» PROBLEM DETAILS: The word "what" occurs in some lines of the data. Return each such line.

» RECORDS SHOWN:
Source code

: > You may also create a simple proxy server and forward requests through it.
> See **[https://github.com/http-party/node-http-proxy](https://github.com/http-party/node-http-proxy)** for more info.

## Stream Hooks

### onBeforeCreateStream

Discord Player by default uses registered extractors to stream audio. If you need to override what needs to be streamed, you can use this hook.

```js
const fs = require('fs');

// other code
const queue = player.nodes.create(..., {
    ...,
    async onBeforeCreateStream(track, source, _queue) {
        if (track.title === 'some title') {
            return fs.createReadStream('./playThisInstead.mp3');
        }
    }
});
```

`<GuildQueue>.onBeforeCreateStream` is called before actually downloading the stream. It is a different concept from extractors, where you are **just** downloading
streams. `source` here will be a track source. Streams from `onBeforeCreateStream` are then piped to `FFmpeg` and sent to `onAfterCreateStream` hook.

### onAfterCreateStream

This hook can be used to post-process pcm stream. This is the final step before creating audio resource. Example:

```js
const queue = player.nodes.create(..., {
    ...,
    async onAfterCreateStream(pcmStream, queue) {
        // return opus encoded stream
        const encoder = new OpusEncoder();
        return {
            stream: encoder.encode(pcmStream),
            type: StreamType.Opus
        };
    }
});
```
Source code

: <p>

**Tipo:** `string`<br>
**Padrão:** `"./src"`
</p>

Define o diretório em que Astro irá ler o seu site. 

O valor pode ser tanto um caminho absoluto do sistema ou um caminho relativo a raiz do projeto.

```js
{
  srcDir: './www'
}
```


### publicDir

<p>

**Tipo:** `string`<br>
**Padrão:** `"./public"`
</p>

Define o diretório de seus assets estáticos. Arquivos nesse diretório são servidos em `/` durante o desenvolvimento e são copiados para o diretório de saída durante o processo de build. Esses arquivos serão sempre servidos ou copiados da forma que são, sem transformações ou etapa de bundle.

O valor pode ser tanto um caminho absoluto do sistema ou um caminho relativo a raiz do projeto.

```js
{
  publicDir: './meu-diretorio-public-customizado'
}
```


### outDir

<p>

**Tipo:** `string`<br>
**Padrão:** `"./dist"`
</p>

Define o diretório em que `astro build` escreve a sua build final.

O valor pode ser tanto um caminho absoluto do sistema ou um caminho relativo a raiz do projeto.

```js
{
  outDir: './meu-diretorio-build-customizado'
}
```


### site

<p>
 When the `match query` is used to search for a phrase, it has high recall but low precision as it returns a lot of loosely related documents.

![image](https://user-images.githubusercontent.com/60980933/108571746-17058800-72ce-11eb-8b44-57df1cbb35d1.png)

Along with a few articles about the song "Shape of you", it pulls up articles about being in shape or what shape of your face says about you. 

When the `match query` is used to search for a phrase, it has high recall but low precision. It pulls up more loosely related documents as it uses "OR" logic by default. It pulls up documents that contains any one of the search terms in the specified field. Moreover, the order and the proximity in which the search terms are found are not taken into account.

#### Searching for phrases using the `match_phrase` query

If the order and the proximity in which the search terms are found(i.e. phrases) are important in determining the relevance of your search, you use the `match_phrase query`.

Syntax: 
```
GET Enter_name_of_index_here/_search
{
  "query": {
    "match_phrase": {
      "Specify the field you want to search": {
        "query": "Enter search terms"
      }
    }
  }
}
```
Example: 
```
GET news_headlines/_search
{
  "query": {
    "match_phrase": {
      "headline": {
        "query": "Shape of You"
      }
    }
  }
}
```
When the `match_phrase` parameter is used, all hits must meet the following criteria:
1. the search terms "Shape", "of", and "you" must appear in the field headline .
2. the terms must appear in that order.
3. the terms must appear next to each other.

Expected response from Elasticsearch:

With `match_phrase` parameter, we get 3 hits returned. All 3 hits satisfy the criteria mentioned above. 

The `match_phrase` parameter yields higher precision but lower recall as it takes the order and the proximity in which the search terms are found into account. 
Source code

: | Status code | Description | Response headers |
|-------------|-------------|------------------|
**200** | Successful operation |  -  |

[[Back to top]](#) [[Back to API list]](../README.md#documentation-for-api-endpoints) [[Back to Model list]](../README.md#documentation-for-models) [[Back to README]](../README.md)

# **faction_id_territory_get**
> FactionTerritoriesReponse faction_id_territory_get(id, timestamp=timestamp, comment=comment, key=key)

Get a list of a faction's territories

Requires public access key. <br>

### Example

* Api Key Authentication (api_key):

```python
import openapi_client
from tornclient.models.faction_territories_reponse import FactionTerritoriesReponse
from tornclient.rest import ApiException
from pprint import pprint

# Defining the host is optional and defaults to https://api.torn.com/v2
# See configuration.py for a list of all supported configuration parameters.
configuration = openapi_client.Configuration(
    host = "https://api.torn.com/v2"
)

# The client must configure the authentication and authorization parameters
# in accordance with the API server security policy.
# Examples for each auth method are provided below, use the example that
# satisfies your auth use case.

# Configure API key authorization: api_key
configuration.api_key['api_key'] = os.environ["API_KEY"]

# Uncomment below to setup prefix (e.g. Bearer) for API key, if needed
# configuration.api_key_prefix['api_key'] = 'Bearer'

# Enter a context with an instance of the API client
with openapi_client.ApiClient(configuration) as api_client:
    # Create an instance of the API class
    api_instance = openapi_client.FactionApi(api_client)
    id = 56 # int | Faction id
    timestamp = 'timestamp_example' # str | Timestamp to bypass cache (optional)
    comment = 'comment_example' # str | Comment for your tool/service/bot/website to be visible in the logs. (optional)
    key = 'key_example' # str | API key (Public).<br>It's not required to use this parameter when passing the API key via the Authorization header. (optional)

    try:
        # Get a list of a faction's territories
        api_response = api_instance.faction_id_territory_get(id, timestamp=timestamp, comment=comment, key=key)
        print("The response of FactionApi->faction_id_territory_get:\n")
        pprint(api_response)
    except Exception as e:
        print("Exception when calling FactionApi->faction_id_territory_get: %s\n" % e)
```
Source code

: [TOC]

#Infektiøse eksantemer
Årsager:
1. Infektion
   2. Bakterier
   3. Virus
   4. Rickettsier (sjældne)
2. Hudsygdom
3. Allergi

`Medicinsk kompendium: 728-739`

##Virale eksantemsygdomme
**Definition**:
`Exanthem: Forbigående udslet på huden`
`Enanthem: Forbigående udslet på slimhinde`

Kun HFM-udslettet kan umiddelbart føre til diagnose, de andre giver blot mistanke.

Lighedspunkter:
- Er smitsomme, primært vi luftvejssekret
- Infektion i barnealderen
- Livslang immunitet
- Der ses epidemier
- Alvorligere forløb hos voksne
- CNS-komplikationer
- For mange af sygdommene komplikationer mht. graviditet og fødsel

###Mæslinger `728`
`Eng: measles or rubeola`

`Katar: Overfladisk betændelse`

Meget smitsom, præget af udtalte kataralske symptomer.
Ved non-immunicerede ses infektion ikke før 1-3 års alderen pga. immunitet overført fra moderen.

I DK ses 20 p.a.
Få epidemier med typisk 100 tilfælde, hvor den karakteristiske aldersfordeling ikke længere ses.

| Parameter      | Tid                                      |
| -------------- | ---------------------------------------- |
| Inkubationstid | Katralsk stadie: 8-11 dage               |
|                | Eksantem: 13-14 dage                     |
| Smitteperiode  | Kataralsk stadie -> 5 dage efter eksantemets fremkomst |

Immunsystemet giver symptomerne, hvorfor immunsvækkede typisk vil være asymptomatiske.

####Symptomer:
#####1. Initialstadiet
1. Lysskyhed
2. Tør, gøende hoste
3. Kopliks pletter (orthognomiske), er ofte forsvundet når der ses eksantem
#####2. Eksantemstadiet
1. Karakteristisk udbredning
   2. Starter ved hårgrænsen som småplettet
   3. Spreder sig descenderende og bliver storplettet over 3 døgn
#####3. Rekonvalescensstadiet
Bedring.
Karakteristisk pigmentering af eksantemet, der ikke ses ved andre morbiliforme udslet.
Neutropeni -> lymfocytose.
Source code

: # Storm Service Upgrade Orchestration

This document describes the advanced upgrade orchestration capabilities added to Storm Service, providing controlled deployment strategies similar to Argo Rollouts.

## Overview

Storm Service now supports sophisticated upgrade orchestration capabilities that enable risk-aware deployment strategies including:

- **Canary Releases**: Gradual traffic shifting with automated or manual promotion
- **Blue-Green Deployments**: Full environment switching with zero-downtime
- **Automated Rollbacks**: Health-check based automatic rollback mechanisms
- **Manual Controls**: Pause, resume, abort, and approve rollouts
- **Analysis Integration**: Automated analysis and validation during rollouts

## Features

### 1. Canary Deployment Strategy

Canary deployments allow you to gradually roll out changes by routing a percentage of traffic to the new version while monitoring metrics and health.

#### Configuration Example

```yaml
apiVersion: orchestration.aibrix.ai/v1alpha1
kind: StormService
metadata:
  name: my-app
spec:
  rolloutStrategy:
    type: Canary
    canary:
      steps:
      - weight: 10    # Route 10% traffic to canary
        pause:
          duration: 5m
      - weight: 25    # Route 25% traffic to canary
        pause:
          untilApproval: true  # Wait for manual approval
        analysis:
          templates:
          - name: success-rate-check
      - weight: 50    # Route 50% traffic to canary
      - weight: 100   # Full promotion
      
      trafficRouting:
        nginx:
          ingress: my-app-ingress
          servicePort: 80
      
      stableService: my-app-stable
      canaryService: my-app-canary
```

» WORKED SOLUTION:
Discord Player by default uses registered extractors to stream audio. If you need to override what needs to be streamed, you can use this hook.
Along with a few articles about the song "Shape of you", it pulls up articles about being in shape or what shape of your face says about you. 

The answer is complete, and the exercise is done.